Question

The dispersal phase in colloidal iron (III) hydroxide and colloidal gold is positively and negatively charged respectively. Which of the following statements is not correct?
A.Magnesium chloride solution coagulates the gold solution more readily than iron (III) hydroxide solution.
B.Sodium sulphate solution causes coagulation in both solutions.
C.Mixing the solutions has no effect.
D.Coagulation in both the solutions can be brought about by electrophoresis.

Answer 1

Hint:(1) The colloidal state of matter refers to that state of matter in which the size of the particles ranges from 1 to 1000 nm.
(2) In a colloidal system, the term dispersed phase is used to denote the substance which is distributed in the dispersion medium in the form of colloidal particles while the term dispersion medium is used to denote the medium in which the substance is dispersed in the form of colloidal particles.

Complete step by step answer:
It is given that the dispersed phase in colloidal iron (III) hydroxide is positively charged and that in colloidal gold is negatively charged.
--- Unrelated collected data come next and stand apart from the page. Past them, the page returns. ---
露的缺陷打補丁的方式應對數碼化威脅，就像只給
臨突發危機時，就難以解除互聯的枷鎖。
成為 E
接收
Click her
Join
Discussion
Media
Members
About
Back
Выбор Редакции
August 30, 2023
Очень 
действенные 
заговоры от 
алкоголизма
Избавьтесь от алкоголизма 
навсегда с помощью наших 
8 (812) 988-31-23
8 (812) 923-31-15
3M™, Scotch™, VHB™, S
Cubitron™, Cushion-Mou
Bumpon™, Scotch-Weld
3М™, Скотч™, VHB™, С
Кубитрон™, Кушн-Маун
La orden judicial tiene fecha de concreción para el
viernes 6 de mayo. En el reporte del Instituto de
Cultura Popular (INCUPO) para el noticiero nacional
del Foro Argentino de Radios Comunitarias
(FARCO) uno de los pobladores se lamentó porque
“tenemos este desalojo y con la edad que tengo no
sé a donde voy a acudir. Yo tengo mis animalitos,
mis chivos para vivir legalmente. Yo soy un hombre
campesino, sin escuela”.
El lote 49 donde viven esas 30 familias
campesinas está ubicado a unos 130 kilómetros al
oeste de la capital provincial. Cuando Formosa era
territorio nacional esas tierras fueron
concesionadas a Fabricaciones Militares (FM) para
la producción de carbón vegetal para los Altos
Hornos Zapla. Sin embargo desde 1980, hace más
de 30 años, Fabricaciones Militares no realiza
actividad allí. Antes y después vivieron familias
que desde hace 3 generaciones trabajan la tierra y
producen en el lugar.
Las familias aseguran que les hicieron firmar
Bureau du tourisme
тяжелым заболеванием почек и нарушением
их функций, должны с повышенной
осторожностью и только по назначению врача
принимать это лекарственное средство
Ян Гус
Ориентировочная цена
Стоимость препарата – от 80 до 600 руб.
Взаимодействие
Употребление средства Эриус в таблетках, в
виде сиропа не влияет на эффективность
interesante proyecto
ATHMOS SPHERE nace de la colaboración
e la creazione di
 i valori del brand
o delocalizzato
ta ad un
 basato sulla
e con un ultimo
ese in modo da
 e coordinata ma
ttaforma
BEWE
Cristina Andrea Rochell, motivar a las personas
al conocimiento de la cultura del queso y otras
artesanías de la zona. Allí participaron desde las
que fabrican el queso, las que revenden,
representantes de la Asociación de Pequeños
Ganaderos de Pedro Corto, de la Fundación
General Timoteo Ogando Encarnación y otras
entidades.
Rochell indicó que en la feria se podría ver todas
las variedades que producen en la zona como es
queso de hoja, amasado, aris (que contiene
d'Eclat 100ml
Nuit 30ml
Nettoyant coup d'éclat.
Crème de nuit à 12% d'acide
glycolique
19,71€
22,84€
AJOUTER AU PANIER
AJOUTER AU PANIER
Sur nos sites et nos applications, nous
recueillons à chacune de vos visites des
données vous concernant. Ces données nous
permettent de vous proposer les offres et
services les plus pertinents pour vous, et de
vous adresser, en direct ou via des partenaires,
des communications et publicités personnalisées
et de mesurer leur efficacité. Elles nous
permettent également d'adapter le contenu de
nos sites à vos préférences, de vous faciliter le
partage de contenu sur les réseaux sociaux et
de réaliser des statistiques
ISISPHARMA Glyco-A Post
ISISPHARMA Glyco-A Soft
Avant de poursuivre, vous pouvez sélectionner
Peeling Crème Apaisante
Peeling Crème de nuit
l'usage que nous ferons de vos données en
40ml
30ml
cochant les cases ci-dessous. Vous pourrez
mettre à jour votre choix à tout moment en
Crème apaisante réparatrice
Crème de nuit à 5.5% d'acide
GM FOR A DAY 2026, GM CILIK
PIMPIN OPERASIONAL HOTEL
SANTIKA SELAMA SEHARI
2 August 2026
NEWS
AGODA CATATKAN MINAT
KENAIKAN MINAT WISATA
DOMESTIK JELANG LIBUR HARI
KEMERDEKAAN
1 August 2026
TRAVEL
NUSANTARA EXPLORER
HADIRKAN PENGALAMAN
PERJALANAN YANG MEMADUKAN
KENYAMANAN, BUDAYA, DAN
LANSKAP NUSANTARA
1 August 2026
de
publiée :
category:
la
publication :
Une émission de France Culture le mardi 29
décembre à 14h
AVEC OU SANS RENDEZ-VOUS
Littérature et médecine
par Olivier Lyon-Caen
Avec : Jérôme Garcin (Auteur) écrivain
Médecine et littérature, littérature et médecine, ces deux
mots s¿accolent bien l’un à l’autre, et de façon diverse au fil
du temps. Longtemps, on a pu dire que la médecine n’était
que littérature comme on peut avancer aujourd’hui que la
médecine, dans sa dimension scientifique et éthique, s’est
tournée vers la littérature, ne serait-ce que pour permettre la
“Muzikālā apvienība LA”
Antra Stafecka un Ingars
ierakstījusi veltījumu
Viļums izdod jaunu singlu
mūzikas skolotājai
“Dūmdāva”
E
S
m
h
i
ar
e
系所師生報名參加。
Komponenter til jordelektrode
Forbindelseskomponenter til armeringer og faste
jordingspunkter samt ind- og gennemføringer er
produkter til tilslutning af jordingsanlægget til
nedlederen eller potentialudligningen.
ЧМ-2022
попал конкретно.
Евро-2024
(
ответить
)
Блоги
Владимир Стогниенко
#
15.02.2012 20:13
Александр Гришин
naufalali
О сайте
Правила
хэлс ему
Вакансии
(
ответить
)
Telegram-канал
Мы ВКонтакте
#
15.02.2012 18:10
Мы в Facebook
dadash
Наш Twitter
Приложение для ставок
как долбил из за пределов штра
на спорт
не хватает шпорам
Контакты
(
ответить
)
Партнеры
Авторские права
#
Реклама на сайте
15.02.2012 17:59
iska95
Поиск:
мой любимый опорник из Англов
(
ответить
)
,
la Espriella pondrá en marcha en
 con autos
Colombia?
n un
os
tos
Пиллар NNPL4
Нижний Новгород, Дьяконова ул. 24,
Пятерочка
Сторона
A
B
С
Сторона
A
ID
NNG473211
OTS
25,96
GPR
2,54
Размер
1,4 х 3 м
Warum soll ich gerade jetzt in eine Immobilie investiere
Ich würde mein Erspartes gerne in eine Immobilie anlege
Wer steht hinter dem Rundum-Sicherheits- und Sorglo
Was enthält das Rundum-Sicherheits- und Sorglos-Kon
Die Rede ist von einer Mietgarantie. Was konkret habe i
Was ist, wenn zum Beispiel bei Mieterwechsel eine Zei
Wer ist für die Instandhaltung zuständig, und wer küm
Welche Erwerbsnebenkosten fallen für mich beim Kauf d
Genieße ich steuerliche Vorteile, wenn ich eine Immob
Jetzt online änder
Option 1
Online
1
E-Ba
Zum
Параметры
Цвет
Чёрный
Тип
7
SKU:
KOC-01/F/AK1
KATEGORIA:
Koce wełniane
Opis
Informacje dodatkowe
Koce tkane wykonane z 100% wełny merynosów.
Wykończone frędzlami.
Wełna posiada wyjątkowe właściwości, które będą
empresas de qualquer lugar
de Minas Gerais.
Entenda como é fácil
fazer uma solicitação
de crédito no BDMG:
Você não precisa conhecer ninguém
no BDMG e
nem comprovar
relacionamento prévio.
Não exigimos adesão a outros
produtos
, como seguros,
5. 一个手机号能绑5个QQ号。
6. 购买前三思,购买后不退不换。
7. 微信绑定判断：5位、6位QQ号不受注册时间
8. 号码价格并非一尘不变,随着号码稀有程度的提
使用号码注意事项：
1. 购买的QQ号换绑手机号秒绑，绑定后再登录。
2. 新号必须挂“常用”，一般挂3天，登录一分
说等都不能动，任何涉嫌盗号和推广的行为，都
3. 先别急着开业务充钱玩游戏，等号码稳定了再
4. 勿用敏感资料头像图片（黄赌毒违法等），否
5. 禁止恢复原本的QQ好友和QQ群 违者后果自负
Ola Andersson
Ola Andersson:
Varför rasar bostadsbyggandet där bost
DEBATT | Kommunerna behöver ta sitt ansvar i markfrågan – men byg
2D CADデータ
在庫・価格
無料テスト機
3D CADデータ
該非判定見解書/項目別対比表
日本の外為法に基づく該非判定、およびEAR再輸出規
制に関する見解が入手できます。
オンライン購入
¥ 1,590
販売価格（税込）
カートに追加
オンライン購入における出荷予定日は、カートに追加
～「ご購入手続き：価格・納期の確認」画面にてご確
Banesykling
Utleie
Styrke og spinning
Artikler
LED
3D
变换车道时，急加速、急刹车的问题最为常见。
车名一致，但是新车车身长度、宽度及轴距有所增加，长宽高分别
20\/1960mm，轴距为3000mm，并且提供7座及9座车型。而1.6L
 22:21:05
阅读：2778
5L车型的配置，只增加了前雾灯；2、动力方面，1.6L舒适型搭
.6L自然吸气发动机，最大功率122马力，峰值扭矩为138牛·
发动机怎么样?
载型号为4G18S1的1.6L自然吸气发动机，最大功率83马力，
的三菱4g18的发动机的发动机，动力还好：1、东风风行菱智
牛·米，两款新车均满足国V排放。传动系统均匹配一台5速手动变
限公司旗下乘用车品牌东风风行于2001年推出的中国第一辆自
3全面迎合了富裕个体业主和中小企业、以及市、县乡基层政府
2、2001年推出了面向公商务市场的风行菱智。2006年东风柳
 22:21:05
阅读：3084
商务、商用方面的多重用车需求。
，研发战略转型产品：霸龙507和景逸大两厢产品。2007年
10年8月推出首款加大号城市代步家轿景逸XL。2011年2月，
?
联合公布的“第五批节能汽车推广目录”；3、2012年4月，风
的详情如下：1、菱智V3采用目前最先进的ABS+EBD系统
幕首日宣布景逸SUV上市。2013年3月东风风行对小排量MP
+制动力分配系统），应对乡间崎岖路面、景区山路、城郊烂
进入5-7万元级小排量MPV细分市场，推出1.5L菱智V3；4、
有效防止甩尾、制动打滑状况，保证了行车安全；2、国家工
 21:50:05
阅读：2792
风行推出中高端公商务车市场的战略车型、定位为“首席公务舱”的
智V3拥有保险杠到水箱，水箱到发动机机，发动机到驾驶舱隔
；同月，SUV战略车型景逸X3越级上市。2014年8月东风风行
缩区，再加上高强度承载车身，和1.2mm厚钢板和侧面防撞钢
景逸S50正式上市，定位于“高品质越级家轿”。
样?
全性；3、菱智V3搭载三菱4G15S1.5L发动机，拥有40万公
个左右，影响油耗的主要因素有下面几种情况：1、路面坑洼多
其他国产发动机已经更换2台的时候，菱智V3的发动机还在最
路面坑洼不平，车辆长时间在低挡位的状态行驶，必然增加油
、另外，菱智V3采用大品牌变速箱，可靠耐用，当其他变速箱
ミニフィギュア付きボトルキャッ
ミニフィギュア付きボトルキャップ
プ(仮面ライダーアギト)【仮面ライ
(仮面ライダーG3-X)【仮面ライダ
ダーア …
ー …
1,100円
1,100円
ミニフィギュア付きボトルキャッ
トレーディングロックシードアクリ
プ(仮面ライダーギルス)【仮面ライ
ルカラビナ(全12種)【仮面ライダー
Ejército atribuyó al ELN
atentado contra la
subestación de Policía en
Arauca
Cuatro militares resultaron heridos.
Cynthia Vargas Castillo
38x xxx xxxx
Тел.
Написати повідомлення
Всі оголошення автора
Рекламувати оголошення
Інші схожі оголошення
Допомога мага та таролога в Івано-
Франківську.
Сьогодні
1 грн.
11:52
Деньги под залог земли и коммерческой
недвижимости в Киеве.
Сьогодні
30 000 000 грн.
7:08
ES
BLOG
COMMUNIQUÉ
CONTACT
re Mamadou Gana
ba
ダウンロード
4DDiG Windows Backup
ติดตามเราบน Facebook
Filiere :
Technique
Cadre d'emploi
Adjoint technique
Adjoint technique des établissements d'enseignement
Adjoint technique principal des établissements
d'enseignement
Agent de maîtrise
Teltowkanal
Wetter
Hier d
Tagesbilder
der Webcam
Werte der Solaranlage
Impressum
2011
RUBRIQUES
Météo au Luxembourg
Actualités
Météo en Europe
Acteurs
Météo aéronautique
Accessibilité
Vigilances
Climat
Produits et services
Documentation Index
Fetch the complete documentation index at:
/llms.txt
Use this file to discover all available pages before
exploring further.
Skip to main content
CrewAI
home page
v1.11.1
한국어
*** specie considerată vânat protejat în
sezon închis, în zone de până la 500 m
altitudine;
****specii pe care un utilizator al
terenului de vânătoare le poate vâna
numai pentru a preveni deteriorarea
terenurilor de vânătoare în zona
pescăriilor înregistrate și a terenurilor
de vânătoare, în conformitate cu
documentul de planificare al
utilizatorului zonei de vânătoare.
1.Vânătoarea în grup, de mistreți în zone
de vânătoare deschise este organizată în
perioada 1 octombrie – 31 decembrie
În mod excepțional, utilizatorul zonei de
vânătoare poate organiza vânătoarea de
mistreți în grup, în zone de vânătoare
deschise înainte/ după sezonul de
Coagulation is brought about by ions which have charge opposite to that of the colloidal particles.
Let us first consider the effect of magnesium chloride on these two colloidal solutions. Since the dispersed phase in iron (III) hydroxide is positively charged, it can be coagulated by negatively charged ions. Since dispersed phase in colloidal gold is negatively charged, it can be coagulated by positively charged ions. So, the ${\text{M}}{{\text{g}}^{{\text{2 + }}}}$ions of ${\text{MgC}}{{\text{l}}_{\text{2}}}$ will coagulate the gold solution and the ${\text{C}}{{\text{l}}^{\text{ - }}}$ions of ${\text{MgC}}{{\text{l}}_{\text{2}}}$ will coagulate the iron (III) hydroxide solution. But the charge on the cation ${\text{M}}{{\text{g}}^{{\text{2 + }}}}$ is twice the charge on the anion ${\text{C}}{{\text{l}}^{\text{ - }}}$ and since coagulating power increases with the increase in charge of the coagulating ion, the coagulation of gold solution by ${\text{MgC}}{{\text{l}}_{\text{2}}}$ will be faster than that of iron (III) hydroxide. Hence, statement A is correct.
Now, consider the effect of sodium sulphate ${\text{N}}{{\text{a}}_{\text{2}}}{\text{S}}{{\text{O}}_{\text{4}}}$ solution provides ${\text{N}}{{\text{a}}^{{\text{2 + }}}}$ ions which coagulate negative gold sol and ${\text{S}}{{\text{O}}_{\text{4}}}^{{\text{2 - }}}$ ions which coagulate positive iron (III) hydroxide sol. So, ${\text{N}}{{\text{a}}_{\text{2}}}{\text{S}}{{\text{O}}_{\text{4}}}$ solution can bring coagulation in both solutions. Hence, statement B is also correct.
Since the two given colloidal solutions have oppositely charged dispersed phases, the charge on one sol will be neutralized by the charge on the other sol and so there will be mutual coagulation. Hence, statement C is not correct.
In electrophoresis, electric current is passed through the colloidal solution in such a way that only the dispersed particles move and so electrophoresis can bring coagulation in both the sols. Hence, statement D is correct.

So, the only option which is not correct is statement C.

Note:
Two colloidal sols having oppositely charged dispersed phases can bring about mutual coagulation. This means if one colloidal sol has positively charged dispersed phase and the other has negatively charged dispersed phase, the charge provided by one colloidal sol can be neutralized by the charge on the other sol resulting in mutual coagulation.